This includes the privacy information applicable to our self-employed carers.
Last updated: February 2020
How we use your information (including fraud prevention & credit checks)
Fraud Prevention and Credit Checks
Lawful bases for using your information
Sharing your information (including information sent outside the European Economic Area – EEA)
Keeping you informed about our products and services
Amendment and retention of information
Carer Data Protection statement
Consolidated Healthcare Agency Limited, together with its subsidiaries are registered as data controllers with the Information Commissioner’s Office (ICO).
Companies within Consolidated Healthcare Agencies Limited use a variety of well-known brand and trading names including, but not limited to, Country Cousins and Patricia White’s.
Consolidated Healthcare Agencies Limited ("we","us") are committed to protecting your privacy. We comply with the principles of the General Data Protection Regulation (GDPR) and associated data protection legislation. We aim to maintain best-practice standards in our processing of personal and/or special category personal data (this is also referred to as sensitive personal data).
How we use your information
We use the information we receive from you, together with information we have obtained from our dealings with you (including in relation to goods and/or services we provide to you and/or your use of those goods and/or services), to provide goods and/or services that you request, to communicate with you, and to personalise information sent to you.
We do not sell, trade, or rent your personal information to others.

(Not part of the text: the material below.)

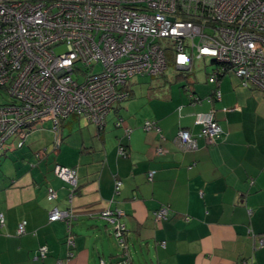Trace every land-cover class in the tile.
<instances>
[{"label": "crops", "instance_id": "1", "mask_svg": "<svg viewBox=\"0 0 264 264\" xmlns=\"http://www.w3.org/2000/svg\"><path fill=\"white\" fill-rule=\"evenodd\" d=\"M183 72L176 75L177 81L185 78L179 99L167 90H155L153 100L138 98L130 84L147 83L148 76H133L126 106L115 103L103 130L71 115L56 133L52 121L40 122L23 151L0 150V264H264V247L255 248L252 238L264 234V95L230 73L212 84L208 73L191 78ZM149 78L153 88L165 79ZM215 87L219 100L212 97ZM190 93L201 102L191 103ZM210 110L224 132L211 144L193 124L196 113ZM118 119L123 127L115 125ZM146 120L160 132L143 130ZM181 128L190 130L196 149L179 146ZM121 144L128 148L124 157L117 154ZM56 164L76 170L73 196L54 175ZM116 179L122 182L117 194ZM47 186L56 199L46 198ZM161 206L169 213L157 222L154 212ZM55 207L76 215L71 246L65 221H48ZM115 209L124 212L125 249L99 217ZM22 220L25 232L17 235ZM43 245L46 256L38 258Z\"/></svg>", "mask_w": 264, "mask_h": 264}, {"label": "built area", "instance_id": "2", "mask_svg": "<svg viewBox=\"0 0 264 264\" xmlns=\"http://www.w3.org/2000/svg\"><path fill=\"white\" fill-rule=\"evenodd\" d=\"M160 39L174 48L175 70H191L195 58L210 59L216 67L207 75L209 83L230 73L242 86L251 84L264 95V0H0V86L15 100L0 106V150L9 139L20 147L31 122L52 121L56 133L59 121L73 115L102 130L114 104L128 97V79L157 76L167 69L171 50L163 48ZM60 46L64 49L57 52ZM78 71L84 75L81 81L73 76ZM189 95L191 103L201 102ZM212 97L220 99L217 87ZM120 123L118 119L115 124ZM194 124L209 144L224 134L212 110L196 113ZM143 129L160 132L150 120ZM129 131L125 128L126 134ZM176 141L183 150L197 148L187 128L178 130ZM59 142L56 134L55 147ZM122 150L120 146L118 152ZM54 174L77 185L73 168L57 164ZM119 187L115 181L116 193ZM56 195L48 189V199ZM166 214L167 208L160 207L155 220L160 222ZM70 215L54 208L48 219L67 223ZM102 216L116 220L111 210ZM115 222V237L123 243L125 224ZM25 225V220L19 222L18 235ZM252 238L255 248L264 247V234ZM67 245H73L71 236ZM46 253L43 245L37 257Z\"/></svg>", "mask_w": 264, "mask_h": 264}, {"label": "rangeland", "instance_id": "3", "mask_svg": "<svg viewBox=\"0 0 264 264\" xmlns=\"http://www.w3.org/2000/svg\"><path fill=\"white\" fill-rule=\"evenodd\" d=\"M159 43L162 45V47L163 48H168V49H170V50H173L174 48H173V46L172 45H169L168 44V40H166V39H160L159 40ZM63 49L64 48H62V46H60V47H58L56 50H57V52H62L63 51ZM193 69L192 70H190V71H192V72H190V71H184L183 73H185V77H188L189 75H190V77L191 78H193V76L194 75H196V74H198V75H200V74H205V73H209L210 71H212V69L213 68H215L216 67V65L215 64H213V63H211L210 62V59H193ZM79 65V68L81 69V70H83L82 72H87V69H86V67L85 66H82L81 65V63H79L78 64ZM82 72H75L74 74H73V76H74V78H76L78 81H81L82 79H83V77H84V75H83V73ZM179 73H182V71H177V70H175L171 65H168L167 66V69H165V71L162 73V74H164V77H165V79H164V81H163V83H162V86L160 87V88H153V87H151L150 86V78H149V76L148 77H146L147 79H148V82L147 83H137V82H133V83H131L130 84V89H131V91L133 92V94L134 93H136V95L138 96V98H140V97H143L145 100L146 99H149V100H153V99H155L156 97H154V95L156 94V92H155V90H159V93L161 92V90H163V91H165V90H167L168 91V93L170 94V97H171V99H179V93H178V90H179V88H181L182 89V84H184V81H185V78H183L182 80H179V81H177L176 80V75L177 74H179ZM162 74H160V75H162ZM136 76H141V75H136ZM157 76H159V75H157ZM155 77V76H154ZM134 78H137V77H134ZM129 94H130V92H129ZM148 95H149V98H148ZM153 95V96H152ZM129 96V95H128ZM151 96V97H150ZM128 98V97H127ZM11 99H10V97L8 96V94L5 92V91H3V90H0V105L1 104H6V103H9V101H10ZM127 101V99L126 100H124L121 104H122V106L123 107H125L126 106V102ZM125 102V103H124ZM62 120V119H61ZM60 120V121H61ZM109 120V116L107 115V117H106V122ZM60 121H59V123H60ZM40 122H38L37 124V127H36V129L37 128H39L38 126L40 125L39 124ZM91 123V122H90ZM124 123V122H123ZM47 124H49V122H47L46 123V125ZM93 124V123H92ZM107 124V123H106ZM105 124V125H106ZM59 125V124H58ZM116 125V124H115ZM96 127V126H95ZM121 127H123V126H121ZM58 129V128H57ZM35 130V129H34ZM99 131V130H98ZM35 131H32L29 135H28V137H27V139H31V138H33V137H35V133H34ZM58 138H59V136H58ZM59 141H60V139H59ZM16 145V143H15V139H14V141H12V143H10L9 144V142L7 141L5 144H4V146H3V149H12V148H14V149H12V150H10L9 152H12V151H18V150H21V151H23L25 148H21V147H16L15 146ZM59 145V144H58ZM27 146V145H26ZM21 148V149H20ZM2 149V150H3ZM57 149V148H56ZM55 149V150H56ZM119 150V149H118ZM7 151V150H6ZM54 151H52L51 153H53ZM57 165V164H56Z\"/></svg>", "mask_w": 264, "mask_h": 264}, {"label": "trees", "instance_id": "4", "mask_svg": "<svg viewBox=\"0 0 264 264\" xmlns=\"http://www.w3.org/2000/svg\"><path fill=\"white\" fill-rule=\"evenodd\" d=\"M172 54H173V50H171V53H170V55H169V57H168V65H171L172 66ZM225 75V74H224ZM221 76H223V75H221ZM220 76V77H221ZM129 80V79H128ZM127 80V81H128ZM212 84H215V83H212ZM124 88L125 89H127L128 90V87H127V83H126V85L124 86ZM0 90H3V91H5L7 94H8V96L10 97V101H9V103H6V104H1L0 106H4V105H8V104H10V103H13V102H15V100H14V98L7 92V90H6V88L5 87H2V86H0ZM129 91V90H128ZM125 100V99H124ZM115 105V104H114ZM114 107V106H113ZM113 110V109H112ZM111 112V111H110ZM109 112V113H110ZM73 116V115H72ZM147 121V120H146ZM150 121H152V120H150ZM155 122V121H154ZM37 123L38 122H33V124H32V122L30 123V124H28V127L26 126V128H25V133H26V135H25V138H26V136H28L34 129H35V127L37 126ZM156 123V122H155ZM193 124H194V122H193ZM143 125H144V123H143ZM195 125V124H194ZM120 126H122V121H121V123H120ZM105 127V126H104ZM104 129V128H103ZM102 129V130H103ZM144 130V129H143ZM224 133V132H223ZM24 138V139H25ZM54 144H55V141H54ZM17 146V145H16ZM122 147L123 148V150H122V153H119V152H117V154L120 156V157H124V156H126V154H127V150H128V148L125 146V145H119L118 146V149H119V147ZM53 172H54V168H53ZM55 175V174H54ZM56 176V175H55ZM57 178H59L58 176H56ZM60 179V178H59ZM62 180V179H61ZM62 181H64V180H62ZM115 181H119L120 182V186H121V184H122V182H121V180L120 179H116ZM64 182H66V181H64ZM67 183V182H66ZM68 184V186H69V193H70V191L72 190V196L75 194V192H76V189H77V185L75 186V187H73L72 185H70L69 183H67ZM114 187H115V182H114ZM49 188H52L55 192H56V190L53 188V187H51V186H47L46 187V198L48 199V189ZM119 192H120V187H119ZM114 193L115 194H117L116 192H115V189H114ZM56 194H57V192H56ZM56 197H57V195H56ZM56 197L54 198V199H56ZM69 198V196L67 197V199ZM54 199H48L49 201H51V200H54ZM70 199V198H69ZM69 199H68V201H69ZM71 202L69 201V204H70ZM162 207V206H161ZM164 207H166V206H164ZM56 208V207H55ZM160 208V207H159ZM158 208V209H159ZM167 208V207H166ZM52 209H54V208H51L49 211H48V216H49V212L52 210ZM56 209H58V208H56ZM157 209V210H158ZM59 210V209H58ZM66 210H68V212L71 214L70 215V217L69 218H67V220H69L67 223H66V220H62V221H65V223H66V230H67V236H66V240H65V242L67 243V238L69 237V236H71L72 238H73V234H72V232H71V224H72V222L75 220V218H76V215L75 214H73L72 213V211H71V208H66L65 210H59V211H66ZM115 210H117V209H115ZM115 210H111L112 212H113V217H115V221H119V222H121V223H124L122 220H121V218L124 216V212H123V210H122V212H123V214L122 215H118V213L115 211ZM119 210V209H118ZM156 210V211H157ZM168 213H169V209L167 208V214H166V217H165V219L167 218V216H168ZM99 217L101 218V219H103L104 221H106L107 223H109V224H111L112 225V234H113V236H114V238H115V240L117 241V243L119 242L118 241V239L115 237V229H114V225H115V221H114V223H112V222H110L109 220H107L105 217H103L102 216V212L99 214ZM59 220V219H58ZM162 220H164V219H162ZM161 220V221H162ZM48 221H49V219H48ZM55 221V220H54ZM49 222H51V221H49ZM125 224V223H124ZM125 227H126V225H125ZM17 233V232H16ZM18 235V234H17ZM19 235H21V234H19ZM125 236H126V234H125ZM120 243V242H119ZM121 245H122V248L123 249H125L126 247H127V243H126V239H124V242L123 243H120ZM68 246V245H67ZM71 246V245H70Z\"/></svg>", "mask_w": 264, "mask_h": 264}]
</instances>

We store all the information you provide to us, including information provided via forms you complete on our website, and information which we may collect from your browsing. Our server, in common with nearly all web servers, logs each page that is downloaded from the site. If you contact us electronically we may collect your electronic identifier, e.g. Internet protocol (IP) address or phone number supplied by your service provider. This is to identify the number of visits to our websites, fraudulent behaviour or mystery shoppers using our websites.
We ask for your home, mobile phone number, and email address to enable us to contact you in relation to an enquiry you have made, to contact you if there is a problem with your order, notifying you about important functionality changes to the website, or if there is another genuine reason for doing so. For example, when you enter a contest or other promotional features, we use these details to administer the contest and notify winners.
Sometimes we may need to collect information that the law defines as special category data (also called sensitive personal data). This includes, but is not limited to, information about racial or ethnic origin, sexual orientation, health data, and criminal records. We will not collect or use these types of data without your consent, unless the law allows us to do so. If we do, it will only be when it is necessary as determined by the law and the ICO.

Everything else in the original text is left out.